Gift Acknowledgment. Whether or not a donor will receive a tax deduction for a donation, it is good practice to acknowledge each donation in writing. This grateful stewardship will help the donor remember you kindly in the future. When a donation of $10 or more is forwarded to AAUW national, the donor receives an acknowledgment from the Washington, D.C., office.
Gift Documentation. Please be aware that donors cannot take tax deductions for gifts of $250 or more unless they have documentation from the charity that received the gift. Of course, you will probably want to acknowledge smaller gifts as well. For monetary donations, the IRS requires that the acknowledgment include the name of the charity, the amount of the donation, the date of the donation, and a statement that no goods or services were received in exchange for the gift.

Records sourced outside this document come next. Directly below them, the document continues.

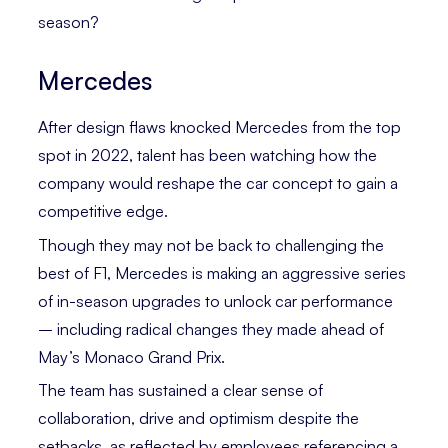
season?
Mercedes
After design flaws knocked Mercedes from the top
spot in 2022, talent has been watching how the
company would reshape the car concept to gain a
competitive edge.
Though they may not be back to challenging the
best of F1, Mercedes is making an aggressive series
of in-season upgrades to unlock car performance
– including radical changes they made ahead of
May’s Monaco Grand Prix.
The team has sustained a clear sense of
collaboration, drive and optimism despite the
setbacks, as reflected by employees referencing a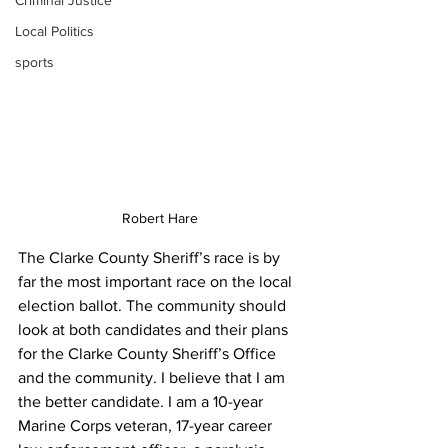
Criminal Justice
Local Politics
sports
Robert Hare
The Clarke County Sheriff’s race is by 
far the most important race on the local 
election ballot. The community should 
look at both candidates and their plans 
for the Clarke County Sheriff’s Office 
and the community. I believe that I am 
the better candidate. I am a 10-year 
Marine Corps veteran, 17-year career 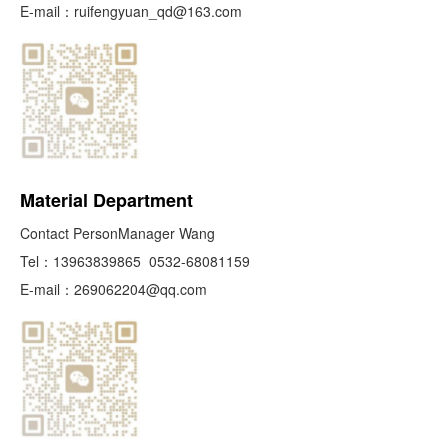
E-mail：
ruifengyuan_qd@163.com
Material Department
Contact PersonManager Wang
Tel：
13963839865
0532-68081159
E-mail：
269062204@qq.com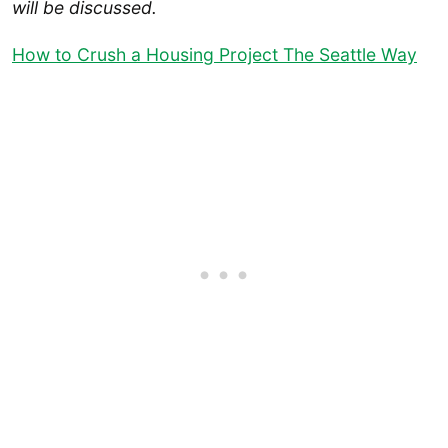
will be discussed.
How to Crush a Housing Project The Seattle Way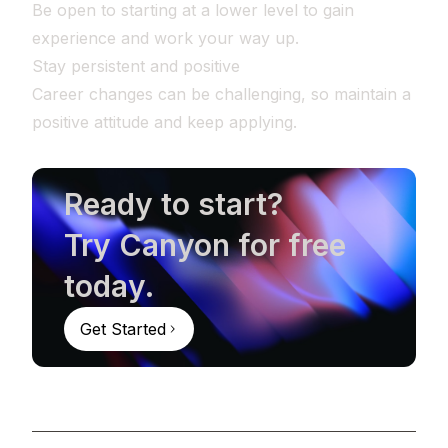
Be open to starting at a lower level to gain
experience and work your way up.
Stay persistent and positive
Career changes can be challenging, so maintain a
positive attitude and keep applying.
Ready to start?
Try Canyon for free
today.
Get Started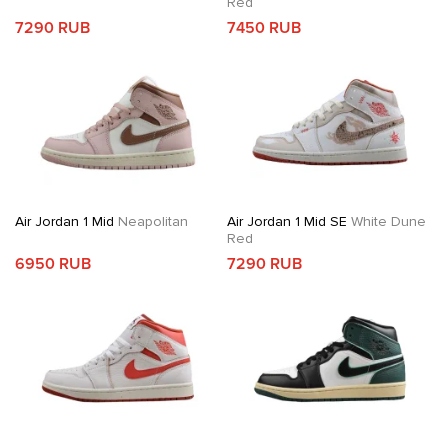
Red
7290 RUB
7450 RUB
Air Jordan 1 Mid
Neapolitan
Air Jordan 1 Mid SE
White Dune
Red
6950 RUB
7290 RUB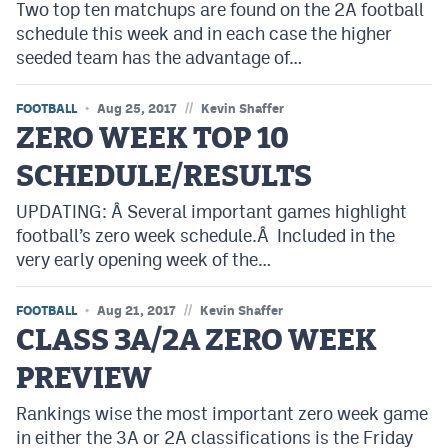
Two top ten matchups are found on the 2A football
Podcasts
schedule this week and in each case the higher
Photos
seeded team has the advantage of…
//
FOOTBALL
Aug 25, 2017
Kevin Shaffer
CP
iOS app
ZERO WEEK TOP 10
CP
Android app
SCHEDULE/RESULTS
Facebook
UPDATING: Â Several important games highlight
football’s zero week schedule.Â Included in the
Twitter
very early opening week of the…
Instagram
//
FOOTBALL
Aug 21, 2017
Kevin Shaffer
CLASS 3A/2A ZERO WEEK
MileHighSports.com
PREVIEW
DenverStiffs.com
Rankings wise the most important zero week game
HockeyMountainHigh.com
in either the 3A or 2A classifications is the Friday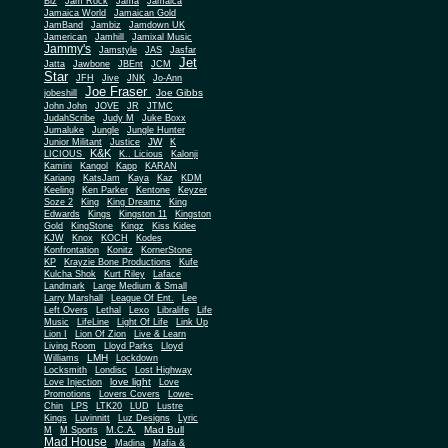
Biz
Jam Rock
Jama
Jamaica
Jamaica World
Jamaican Gold
JamBand
Jambiz
Jamdown UK
Jamerican
Jamhill
Jamixal Music
Jammy's
Jamstyle
JAS
Jasfar
Jet
Jatta
Jawbone
JBEnt
JCM
Star
JFH
Jive
JNK
Jo-Ann
Joe Fraser
Joe Gibbs
jobeshill
John John
JOVE
JR
JTMC
JudahScribe
Judy M
Juke Boxx
Jumaluke
Jungle
Jungle Hunter
JW
Junior Militant
Justice
K
K&K
LICIOUS
K.. Licious
Kalonji
Kamini
Kangol
Kapp
KARAN
Kariang
KatsJam
Kaya
Kaz
KDM
Keeling
Ken Parker
Kentone
Keyzer
Soze 2
King
King Dreamz
King
Edwards
Kings
Kingston 11
Kingston
Gold
KingStone
Kingz
Kiss Kidee
KJW
Knox
KOCH
Kodes
Konfrontation
Konitz
KornerStone
KP
Krayzie Bone Productions
Kufe
Kulcha Shok
Kurt Riley
Laface
Landmark
Large Medium & Small
Lee
Larry Marshall
League Of Ent.
Left Overs
Lethal
Lexo
Libralife
Life
Music
LifeLine
Light Of Life
Link Up
Lion I
Lion Of Zion
Live & Learn
Living Room
Lloyd Parks
Lloyd
LMH
Williams
Lockdown
Locksmith
Londisc
Lost Highway
love light
Love Injection
Love
Promotions
Lovers Covers
Lowe-
Chin
LPS
LTK20
LUD
Lustre
Kings
Luvinnitt
Luz Designs
Lyric
Mad Bull
M
M Sports
M.C.A.
Mad House
Madina
Mafia &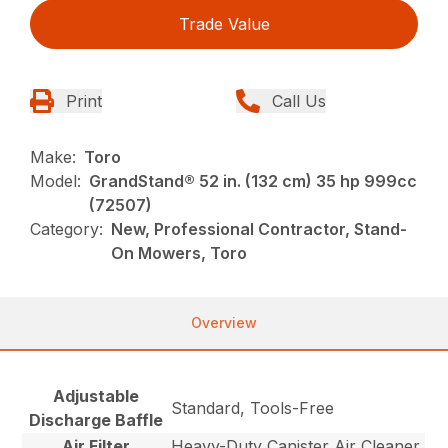
Trade Value
Print
Call Us
Make:
Toro
Model:
GrandStand® 52 in. (132 cm) 35 hp 999cc
(72507)
Category:
New, Professional Contractor, Stand-
On Mowers, Toro
Overview
Adjustable
Standard, Tools-Free
Discharge Baffle
Air Filter
Heavy-Duty Canister Air Cleaner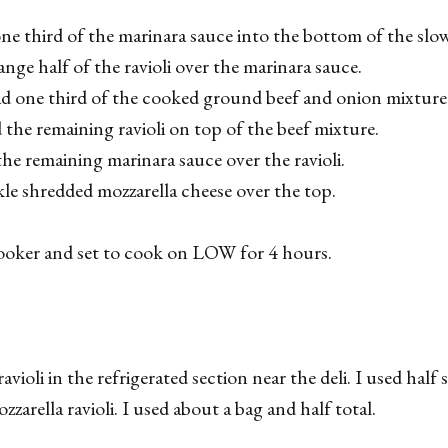
 one third of the marinara sauce into the bottom of the slo
nge half of the ravioli over the marinara sauce.
ad one third of the cooked ground beef and onion mixture o
 the remaining ravioli on top of the beef mixture.
the remaining marinara sauce over the ravioli.
nkle shredded mozzarella cheese over the top.
ooker and set to cook on LOW for 4 hours.
avioli in the refrigerated section near the deli. I used half
ozzarella ravioli. I used about a bag and half total.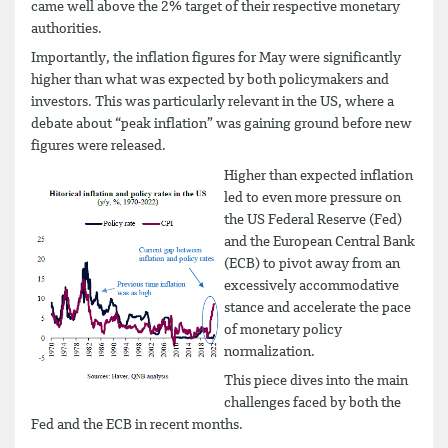
came well above the 2% target of their respective monetary
authorities.
Importantly, the inflation figures for May were significantly
higher than what was expected by both policymakers and
investors. This was particularly relevant in the US, where a
debate about “peak inflation” was gaining ground before new
figures were released.
Higher than expected inflation
led to even more pressure on
the US Federal Reserve (Fed)
and the European Central Bank
(ECB) to pivot away from an
excessively accommodative
stance and accelerate the pace
of monetary policy
normalization.
This piece dives into the main
challenges faced by both the
Fed and the ECB in recent months.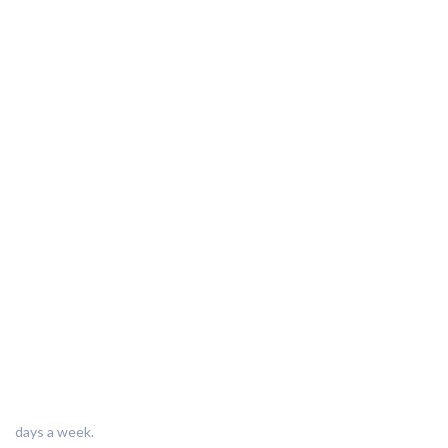
days a week.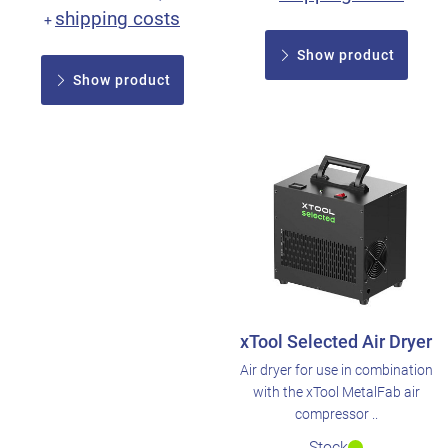
shipping costs
+
Show product
Show product
xTool Selected Air Dryer
Air dryer for use in combination
with the xTool MetalFab air
compressor ..
Stock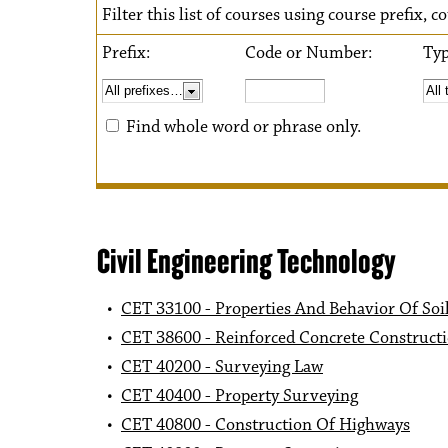
Filter this list of courses using course prefix,
Prefix:
Code or Number:
Ty
Find whole word or phrase only.
Civil Engineering Technology
•
CET 33100 - Properties And Behavior Of Soi
•
CET 38600 - Reinforced Concrete Construct
•
CET 40200 - Surveying Law
•
CET 40400 - Property Surveying
•
CET 40800 - Construction Of Highways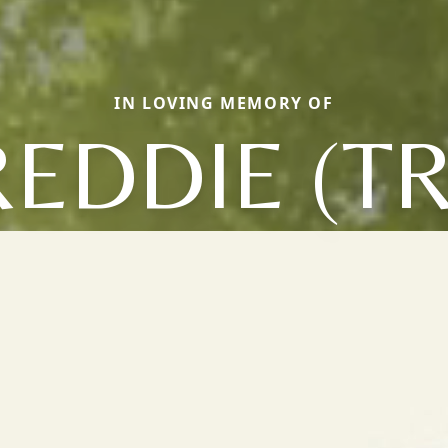
IN LOVING MEMORY OF
REDDIE (TR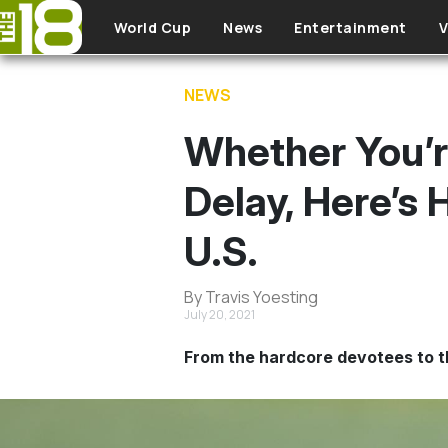
Skip to main content
World Cup
News
Entertainment
V
NEWS
Whether You’r
Delay, Here’s
U.S.
By Travis Yoesting
July 20, 2021
From the hardcore devotees to th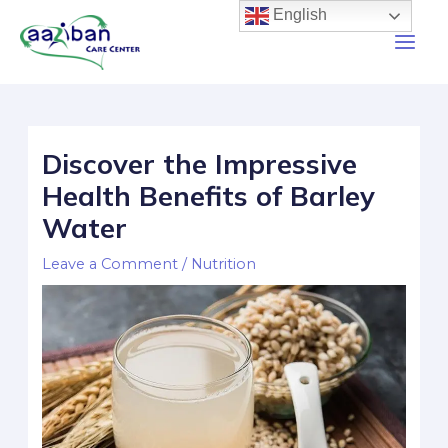
English
Discover the Impressive
Health Benefits of Barley
Water
Leave a Comment
/
Nutrition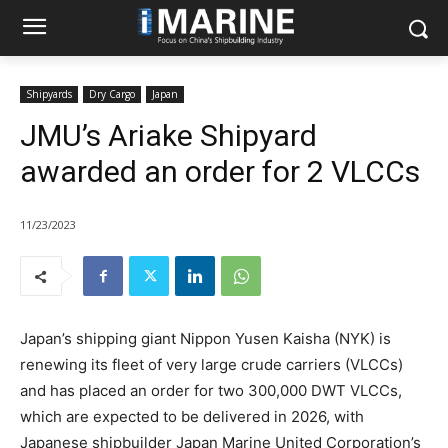
Shipyards
Dry Cargo
Japan
JMU’s Ariake Shipyard
awarded an order for 2 VLCCs
11/23/2023
Japan’s shipping giant Nippon Yusen Kaisha (NYK) is
renewing its fleet of very large crude carriers (VLCCs)
and has placed an order for two 300,000 DWT VLCCs,
which are expected to be delivered in 2026, with
Japanese shipbuilder Japan Marine United Corporation’s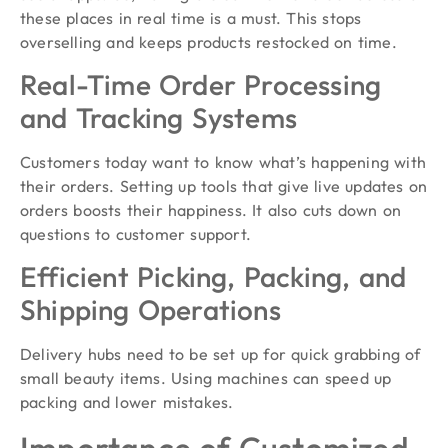
these places in real time is a must. This stops
overselling and keeps products restocked on time.
Real-Time Order Processing
and Tracking Systems
Customers today want to know what’s happening with
their orders. Setting up tools that give live updates on
orders boosts their happiness. It also cuts down on
questions to customer support.
Efficient Picking, Packing, and
Shipping Operations
Delivery hubs need to be set up for quick grabbing of
small beauty items. Using machines can speed up
packing and lower mistakes.
Importance of Customized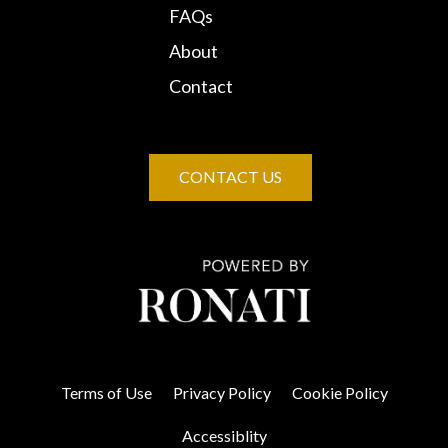
FAQs
About
Contact
CONTACT US
Terms of Use
Privacy Policy
Cookie Policy
Accessiblity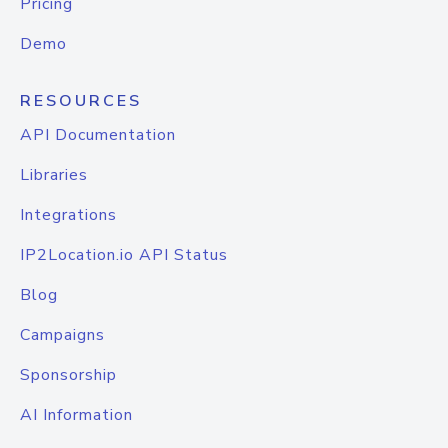
Pricing
Demo
RESOURCES
API Documentation
Libraries
Integrations
IP2Location.io API Status
Blog
Campaigns
Sponsorship
AI Information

If goods or services were received, the acknowledgment should state the fair market value of those goods or services and any other amount of the donation that is not tax deductible. It is always appropriate to advise donors to see their tax adviser for specific questions about their personal returns. See page 9 of IRS publication 1771 for examples of acknowledgment language.
It is important to send AAUW contributions collected locally promptly after they are received in order to respect and protect the tax deductibility of the donation. When a donation is held into another calendar year, the donor will receive a written gift acknowledgment showing AAUW’s receipt of the gift in a different tax year than the donor had intended. This can have adverse consequences for the donor’s tax filings, because the IRS permits a tax deduction only in the recorded calendar year of filing.
Even if the gift was given earlier, the fact that AAUW did not receive it until the following calendar year makes the donation deductible only in the year in which AAUW received it. This disparity both violates the intent of the donor and may cause the donor to lose the tax benefits planned for that deduction.
For these reasons, donations should be sent promptly to AAUW upon receipt or immediately after a fundraiser to ensure that the donor is recognized and thanked for the donation in the year it was made. This protects the donor’s right to claim the deduction in that year and prevents unintended tax consequences to the donor.
Fiscal Year. AAUW manages its business on fiscal year that begins on July 1 and ends on June 30, similar to many other corporations. We are currently in fiscal year 2013–14, abbreviated to FY2014. On July 1, 2014, we will begin fiscal year 2014–15, abbreviated to FY2015. AAUW business and deadlines, audited financial statements, budgets, 990 forms filed with the IRS, and so on are all based on the AAUW fiscal year.
Calendar Year. The tax deductibility of donations to AAUW is based on the calendar year because that is the requirement of the IRS. So a donation received in December 2013 can only be deducted on your personal federal income tax for 2013. A gift in January 2014 can only be deducted in 2014.
AAUW Donation Acknowledgment “Year.” The IRS considers gifts made in December 2013 and January 2014 to have been made in different calendar years. But since both of those donations were made in the same AAUW fiscal year, 2013–14, and people usually think of their charitable giving based on a calendar year, they are sometimes surprised to see their giving listed at a higher or lower amount than they expected in annual reports or elsewhere.
Giving Recognition. Fund pins that are given to individuals in recognition and thanks for their donation to AAUW of $100 or more are based on the calendar year. The Top 10 lists of the most generous branches and states are also based on the calendar year.